NOTE: An administrative match is a feasible strategy to settle the issues raised in this post. Available datasets do link HUD client data and IRS income data to the ACS. However, access to these datasets requires hard-to-get official approval to access sensitive data. Approval will only be granted upon presentation of a well-designed project credibly calculated to produce a peer-reviewed publication. Note that the ACS/HUD Public Use Microdata Sample (PUMS) Indicator which identifies HUD program participation for 2015 ACS microdata records is of little probative value except to get a sense of size of populations for the purpose of study planning.
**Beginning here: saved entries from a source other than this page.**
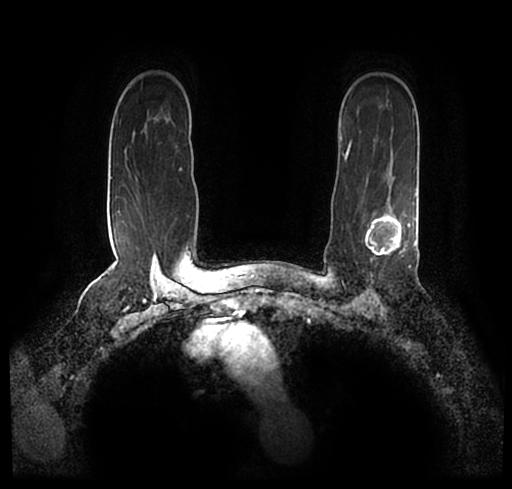
Breast MRI (dynamic contrast-enhanced), one axial slice. Slice 160 of 200 in the series (ordered by position). Cropped to one breast. Dynamic contrast-enhanced series, time point 2 of 7 at this slice position (early post-contrast). 1.5 T. TE 2.2 ms, TR 4.6 ms. 0.8 mm slice thickness. 512 × 489 image matrix, field of view 320 × 306 mm. Female patient.
Structures marked on this image (semi-automatically segmented with operator editing):
- enhancing-tissue mask used for the functional tumour volume (all voxels passing the contrast-enhancement thresholds inside the analysis volume; usually the tumour): box from (x=23, y=176) to (x=512, y=243) px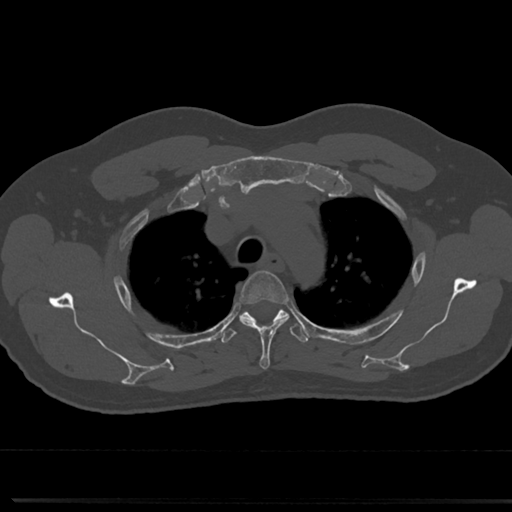
CT including the spine, one axial slice. Slice 573 of 817 in the series (ordered by position). Reconstruction kernel Br40s/3. Bone window (W 1800 / L 400 HU). 0.5 mm slice thickness. 512 × 512 image matrix. Male patient, age 61 years. From the clinical record (not read from this slice): primary cancer: prostate.
Outlined on this slice (semi-automatic segmentation, software-assisted and operator-edited):
- T3 vertebra: bounding box [x1, y1, x2, y2] px = [241, 271, 287, 369]
- T4 vertebra: [220, 301, 310, 345]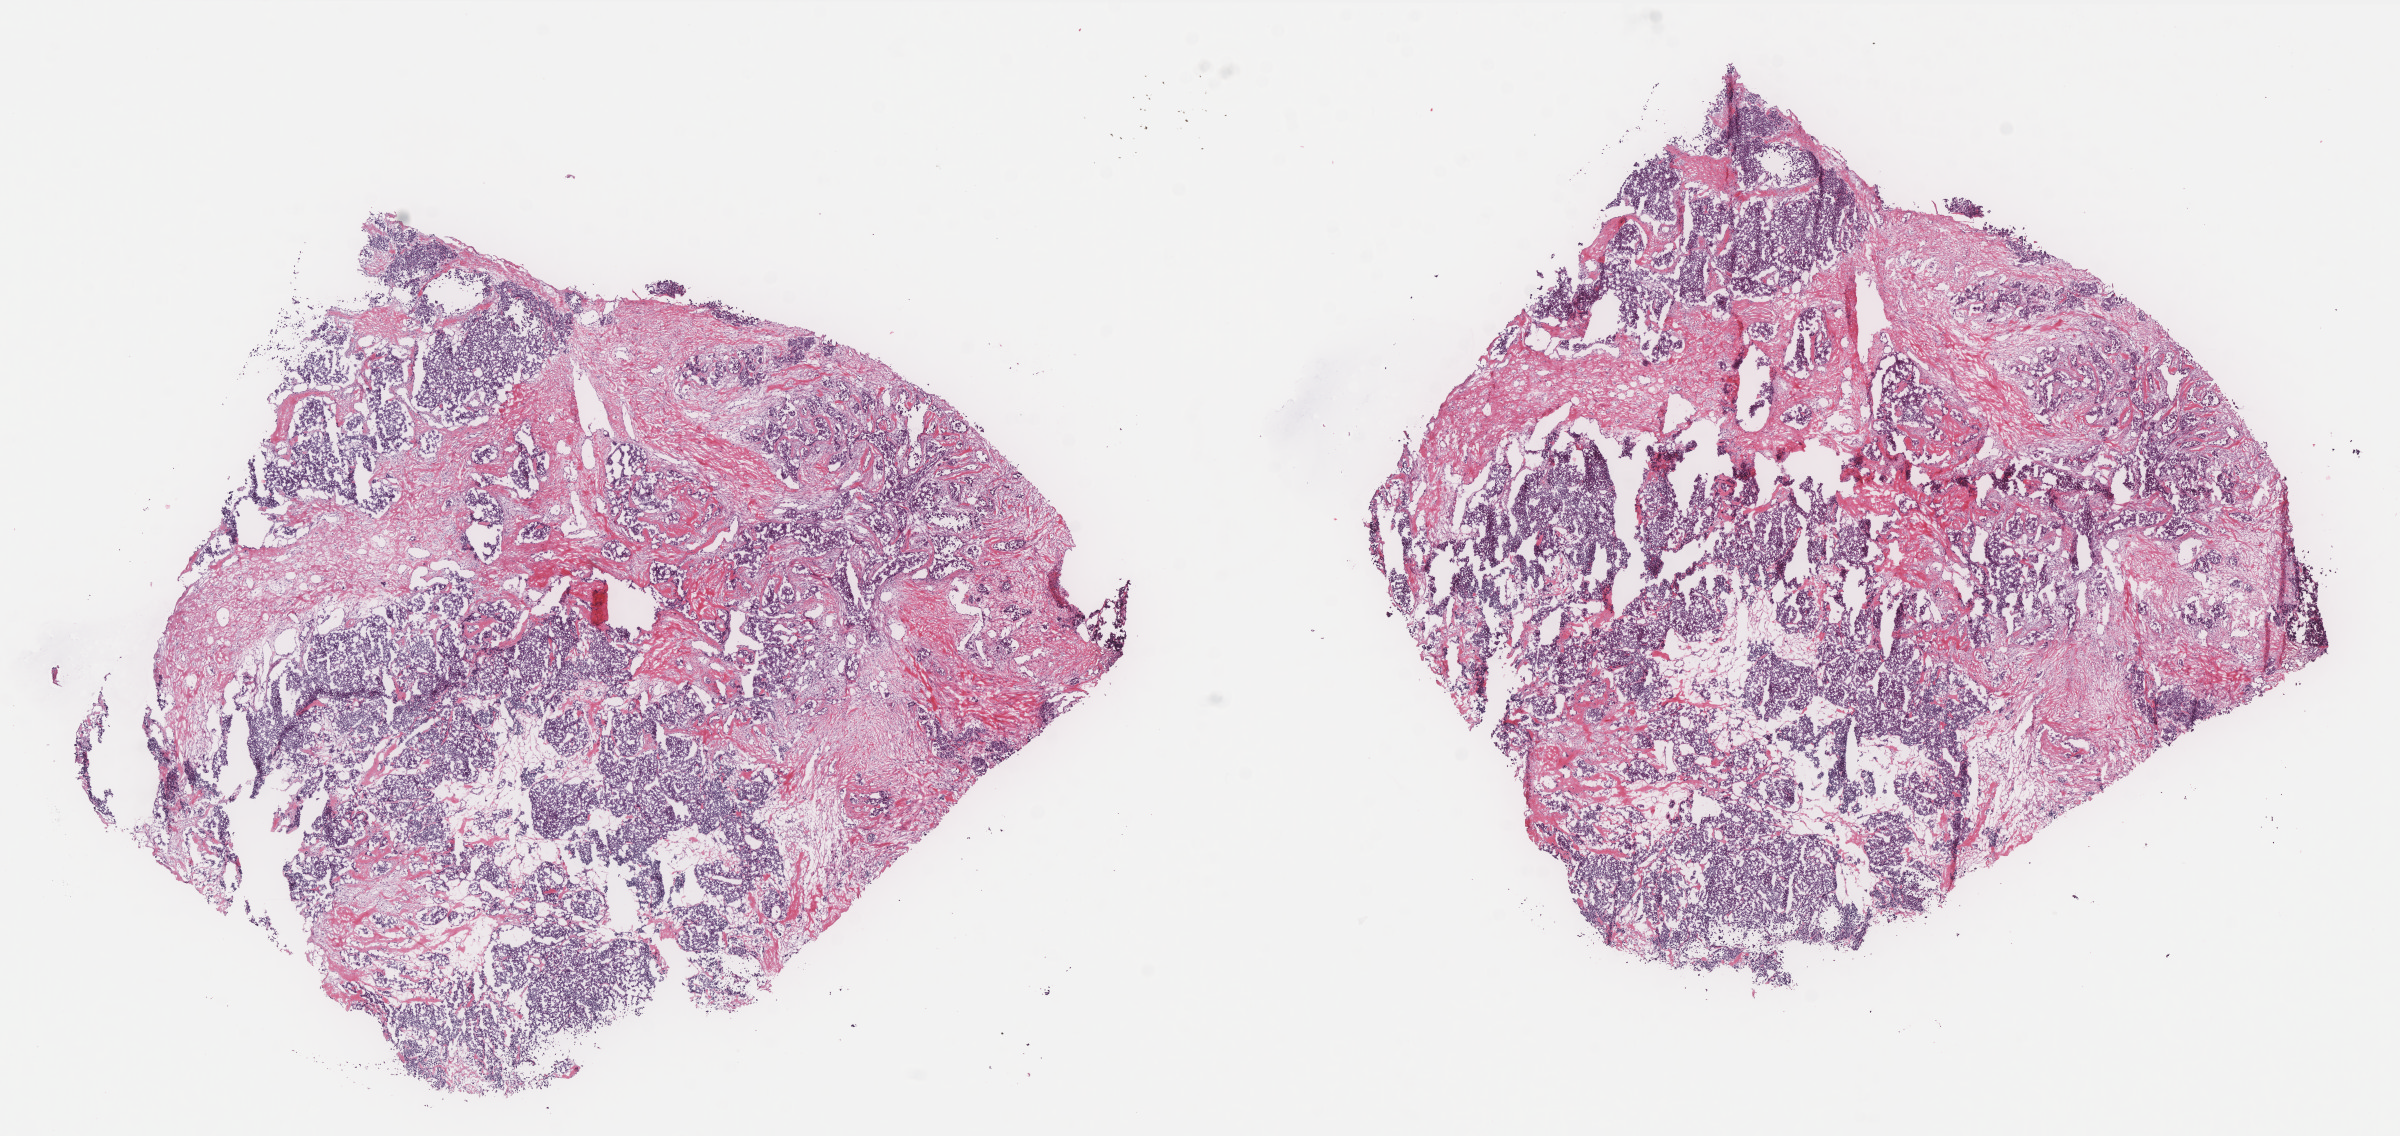
Hematoxylin and eosin (H&E) stained whole-slide image, a low-resolution overview of the entire scanned area, about 19.2 x 9.1 mm (slide scanned at 40x). Frozen section. Breast, primary tumour sample. Female patient; age at initial diagnosis 62 years. Composition of this section per pathologist review: tumour cells 85%, tumour nuclei 90%.
Histologic diagnosis: Infiltrating duct carcinoma, NOS.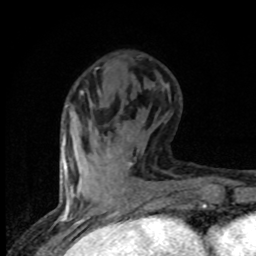
Breast MRI (dynamic contrast-enhanced), one axial slice. Slice 29 of 80 in the series (ordered by position). Cropped to one breast. Dynamic contrast-enhanced series, time point 2 of 8 at this slice position (early post-contrast). 1.5 T. TE 4.2 ms, TR 7 ms. 256 × 256 image matrix, field of view 150 × 150 mm. Female patient.
Outlined on this slice (semi-automatically segmented with operator editing):
- enhancing-tissue mask used for the functional tumour volume (all voxels passing the contrast-enhancement thresholds inside the analysis volume; usually the tumour): bounding box (x1, y1, x2, y2) in pixels: (129, 162, 132, 166)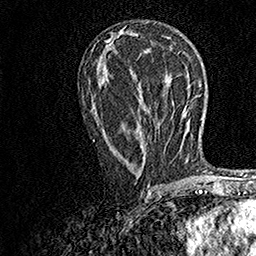
Breast MRI, one axial slice; slice 78 of 158 in the series (ordered by position); cropped to one breast; dynamic contrast-enhanced series, time point 2 of 7 at this slice position (early post-contrast); 1.5 T; TE 3.5 ms, TR 7.2 ms; 256 × 256 image matrix, field of view 165 × 165 mm. Female patient.
Outlined on this slice (semi-automatic segmentation, software-assisted and operator-edited):
- enhancing-tissue mask used for the functional tumour volume (all voxels passing the contrast-enhancement thresholds inside the analysis volume; usually the tumour): box from (x=93, y=130) to (x=148, y=190) px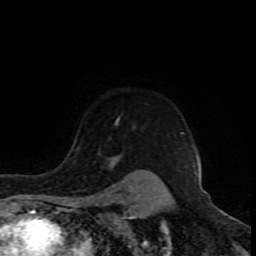
Breast MRI (dynamic contrast-enhanced), one axial slice. Position 69 of 80 along the scan axis. Cropped to one breast. Dynamic contrast-enhanced series, time point 2 of 8 at this slice position (early post-contrast). 1.5 T. TE 4.2 ms, TR 7 ms. 256 × 256 image matrix, field of view 165 × 165 mm. Female patient.
Outlined on this slice (semi-automatically segmented with operator editing):
- enhancing-tissue mask used for the functional tumour volume (all voxels passing the contrast-enhancement thresholds inside the analysis volume; usually the tumour): bounding box <116,121,185,135> (left, top, right, bottom; pixels)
The Indicator is based on a regression model as opposed to an actual link. The model was developed from an actual match, but only the model results are exposed and they are exposed without any quantification of goodness of fit; it is specifically intended to be unhelpful to evaluate any substantive hypothesis. Experimentation with the Indicator does suggest that in a real match there would be sample size sufficient to reduce the TTP vs. Contract uncertainty and also the no-rent uncertainty in the analysis above (even limiting the geographic scope of the analysis to Massachusetts). See experimentation spreadsheet under resources.